» **DIRECTIONS**: Please rewrite the records below with "common name" changed to "vernacular name" and nothing else altered. Leave out the pictures.

------

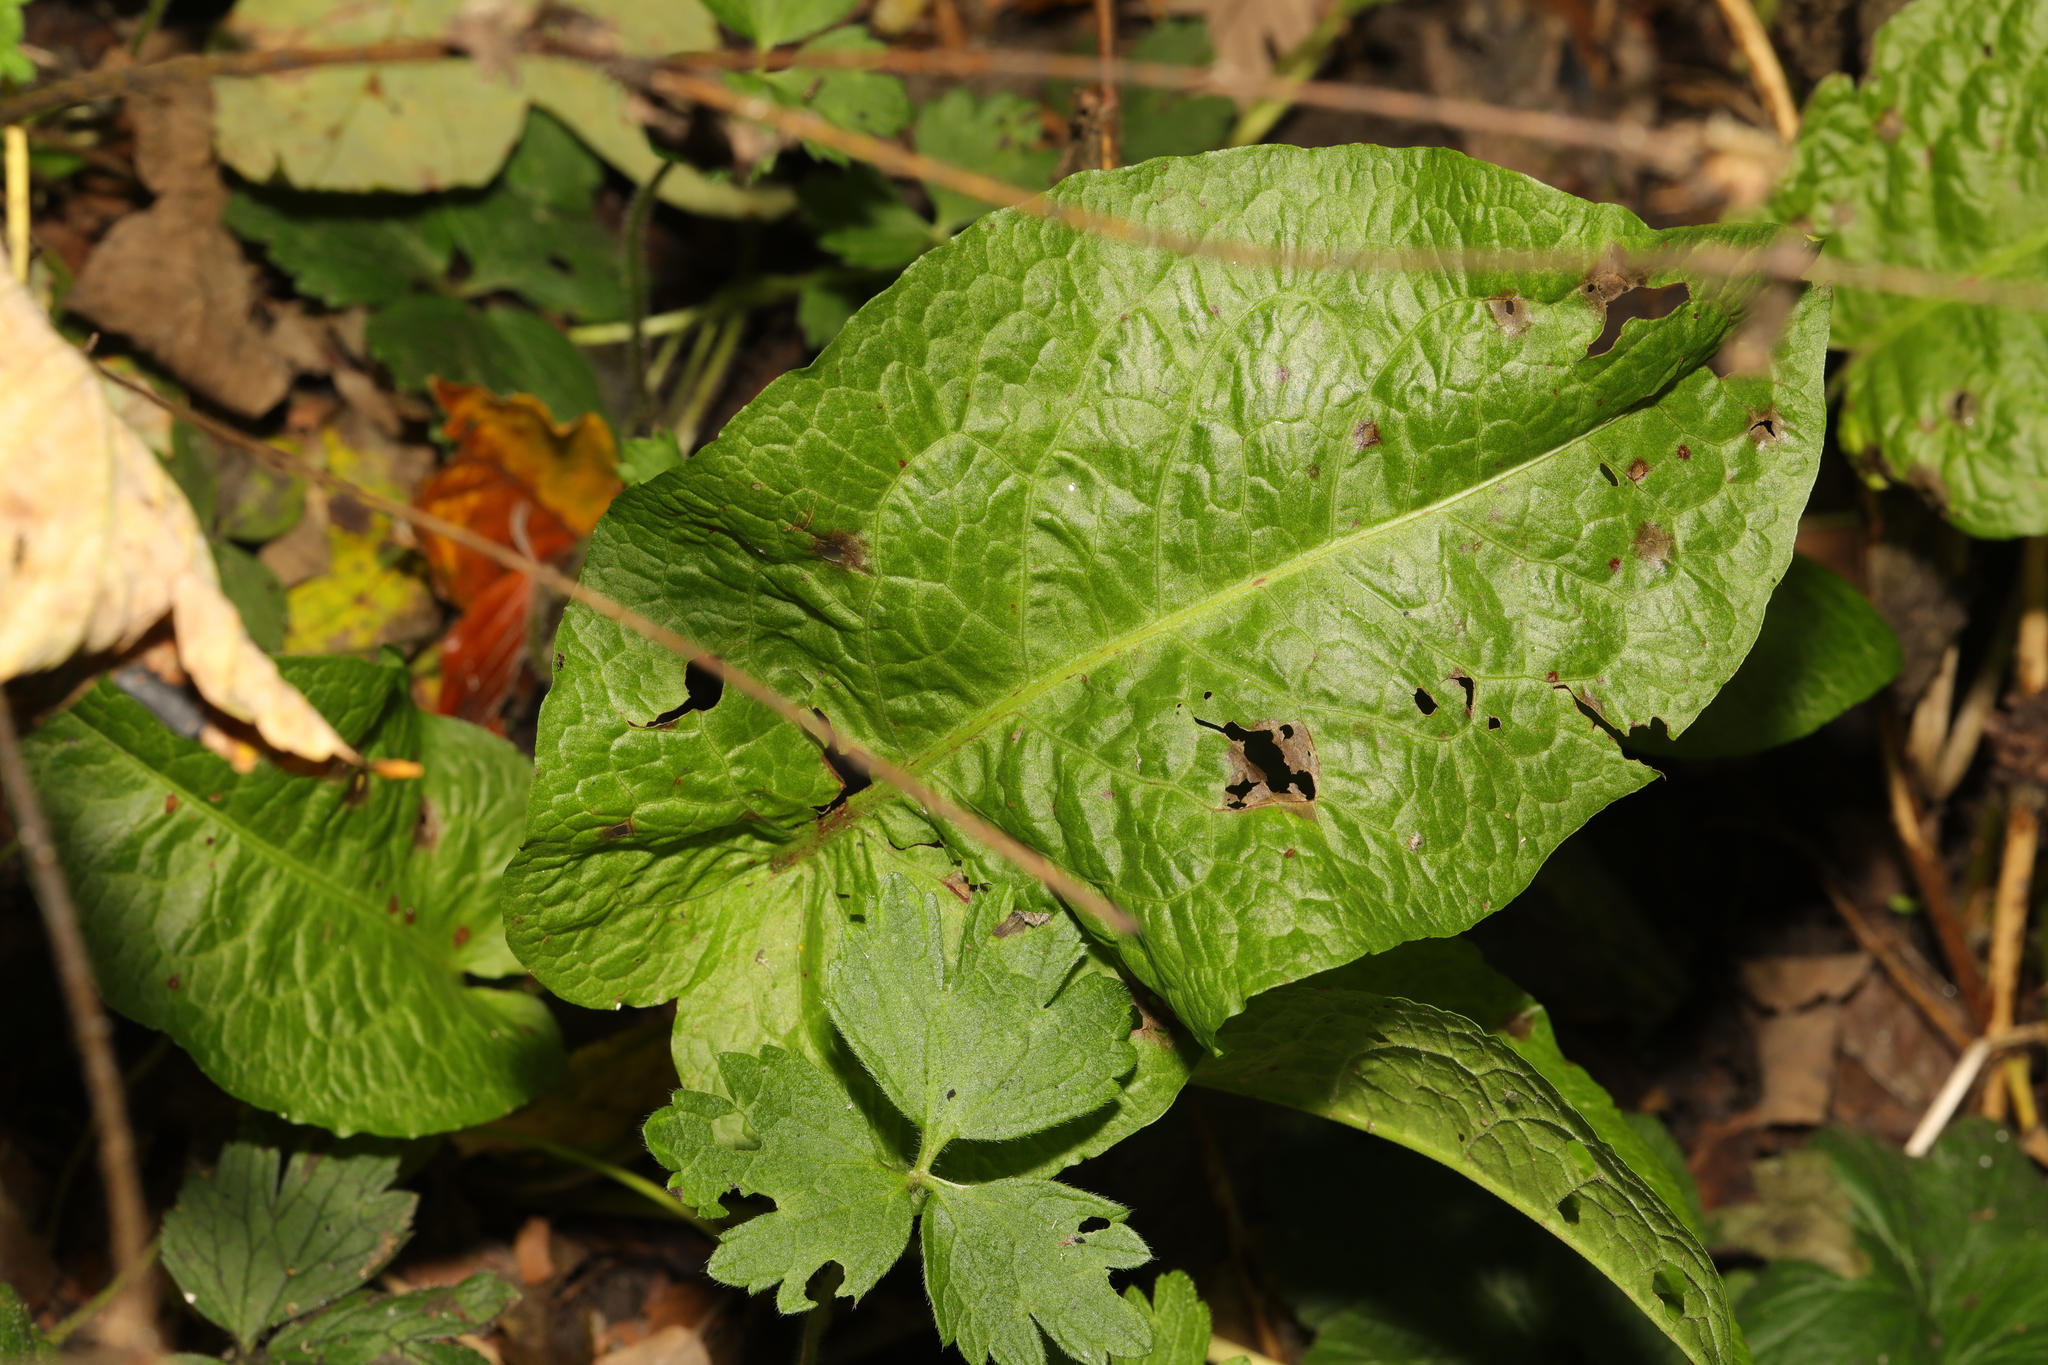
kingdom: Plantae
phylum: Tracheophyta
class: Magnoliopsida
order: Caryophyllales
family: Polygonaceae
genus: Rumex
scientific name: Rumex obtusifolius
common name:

------

» **THE OUTPUT**:
kingdom: Plantae
phylum: Tracheophyta
class: Magnoliopsida
order: Caryophyllales
family: Polygonaceae
genus: Rumex
scientific name: Rumex obtusifolius
vernacular name:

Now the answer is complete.